WORK REQUEST: Write out all of the entries that follow, word for word, but skip the pictures.

EXERCISE INPUT START

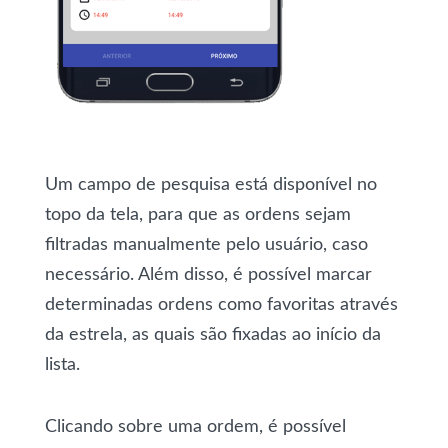
Um campo de pesquisa está disponível no
topo da tela, para que as ordens sejam
filtradas manualmente pelo usuário, caso
necessário. Além disso, é possível marcar
determinadas ordens como favoritas através
da estrela, as quais são fixadas ao início da
lista.
Clicando sobre uma ordem, é possível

EXERCISE INPUT END

EXERCISE ANSWER:
Um campo de pesquisa está disponível no
topo da tela, para que as ordens sejam
filtradas manualmente pelo usuário, caso
necessário. Além disso, é possível marcar
determinadas ordens como favoritas através
da estrela, as quais são fixadas ao início da
lista.
Clicando sobre uma ordem, é possível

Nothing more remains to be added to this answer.